TASKS TO COMPLETE
a) Answer these questions using the Piper forum thread, with each answer on its own line marked the same way:
(i) Which voice model does the first poster use with the C++ version?
(ii) How large is a fresh install of Piper's Python version said to be?
(iii) About how many languages and dialects does Piper currently support?
b) List every feature the Piper forum thread names as distinguishing Piper's Python version from other TTS systems.

EXTRACT PROVIDED

--- START ---

Thank you for this amazing project. Do you need help?
Thank for working on this project -- I was looking for something I'd be able to compile once and run forever. It's awesome. I'm using the C++ version of it on Macbook Pro + Framework 13 and on servers, with en_US-hfc_male-medium.onnx; pretty much everyday since I found this repo ~1.5mo ago. It improved my workflow, and the voice quality is very good for what I'm using it for.
Do you guys need any help here?
I definitely do need help, thanks 😄
I've been reworking the code base here: https://github.com/OHF-Voice/piper1-gpl I don't have a C++ version there just yet; I wanted to focus on the Python version followed by a proper libpiper with a C API. I'm thinking of reworking the Python code to the stable ABI so I can have a single wheel per platform instead of needing every combination of platform and Python version.
Something I want to do is get the GitHub Actions set up to publish automatically to PyPI, etc. when a new version is tagged.
What do you think?
The vision for this project could be to become Ollama for Voice. I couldn't find anything else, standalone, stable, other than piper and espeak-ng, and piper voices were so much better. espeak-ng didn't stand the test of time. In other words: the C++ runner is what I came for.
What distinguishes piper's Python version from other TTSes that came out recently?
Three things distinguish Piper's Python version (in piper1-gpl):
- The only dependency is
onnxruntime, so a fresh install is less than 300MB as opposed to multiple gigabytes of dependencies from every other Python-based TTS system I've seen. - Piper is phoneme-based, so fine-tuning models across languages becomes feasible. Almost every voice is fine-tuned from one of the good English ones (lessac). This also means new words/pronunciations can be added (not super easy with espeak-ng, but possible).
- A large number of languages are supported. Most TTS systems have English and/or Chinese models, or are focused on one other language. Piper currently supports about 40 languages/dialects.
The vision for this project could be to become Ollama for Voice.
I think it could be as long as the models are in onnx format and support a specific interface. Piper 1 models take in a list of phoneme ids and inference settings (length/noise scale), and produce only audio. If more elaborate models are to be supported, we would need to know in the config file and adjust accordingly.
@synesthesiam this is great.
Do you care about the C++ implementation? If I helped with the C++ patches review, would you merge them?
I don't see any real benefit in writing the project in C++.
Almost any computer, including Raspberry Pi, can run Python these days.
There isn't much benefit in terms of speed, really.
It will only add more and more complexity to the project.
See this package: piper-onnx I've written Piper inference code in about 100 lines, and it includes built-in espeak-ng that works on all platforms without requiring system-wide installation.
Please let me know why you would write it in C++.
As someone who loves writing in C++ and Rust, I don't see the point.
Python works best these days with Astral UV.
I use Rust and C++ for things that make sense, such as low-level code and firmware, but TTS doesn't really require that.
Also, if we want to support many languages with many phonemizers, keep in mind that most phonemizers are written in Python.
Using both Python and binaries will only complicate things.
@thewh1teagle this repo already has the C++ code in https://github.com/rhasspy/piper/tree/master/src/cpp
I was wondering if @synesthesiam is still interesting in maintaining it.

--- END ---

Stored items from a collection:
--- START ---

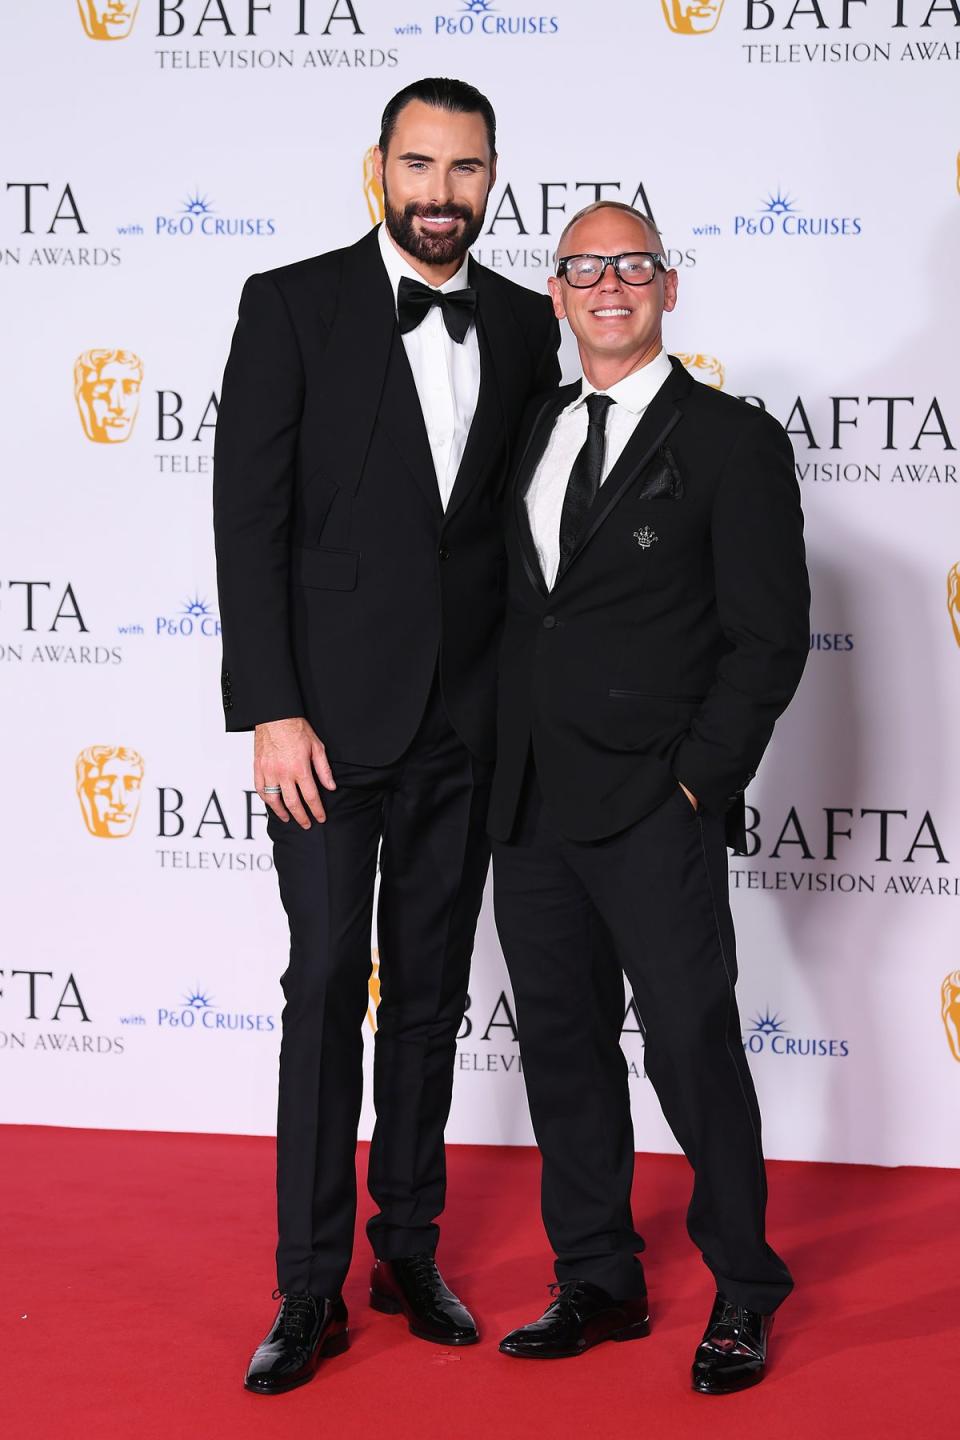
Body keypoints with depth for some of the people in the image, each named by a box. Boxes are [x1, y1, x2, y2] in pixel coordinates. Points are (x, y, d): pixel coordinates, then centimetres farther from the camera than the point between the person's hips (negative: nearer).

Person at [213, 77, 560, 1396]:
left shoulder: (524, 325, 7)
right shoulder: (292, 307, -4)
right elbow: (249, 518, -8)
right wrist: (270, 711, -14)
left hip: (466, 725, 4)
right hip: (332, 715, -3)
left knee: (432, 989, 12)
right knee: (328, 988, -1)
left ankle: (409, 1249, 24)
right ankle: (311, 1287, 8)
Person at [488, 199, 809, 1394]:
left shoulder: (732, 442, -2)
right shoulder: (531, 432, 15)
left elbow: (768, 637, -6)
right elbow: (513, 609, 16)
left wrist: (697, 781, -11)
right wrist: (502, 768, 8)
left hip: (652, 808, -6)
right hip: (531, 804, 6)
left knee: (691, 1041, -4)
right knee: (561, 1041, 11)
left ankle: (743, 1292, 13)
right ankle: (598, 1283, 23)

--- END ---

SOLVED PROBLEMS
a)
(i) en_US-hfc_male-medium.onnx
(ii) Less than 300MB
(iii) About 40

b)
- Its only dependency is onnxruntime, so a fresh install is less than 300MB.
- It is phoneme-based, so fine-tuning models across languages becomes feasible and new words or pronunciations can be added.
- It supports a large number of languages, currently about 40 languages and dialects.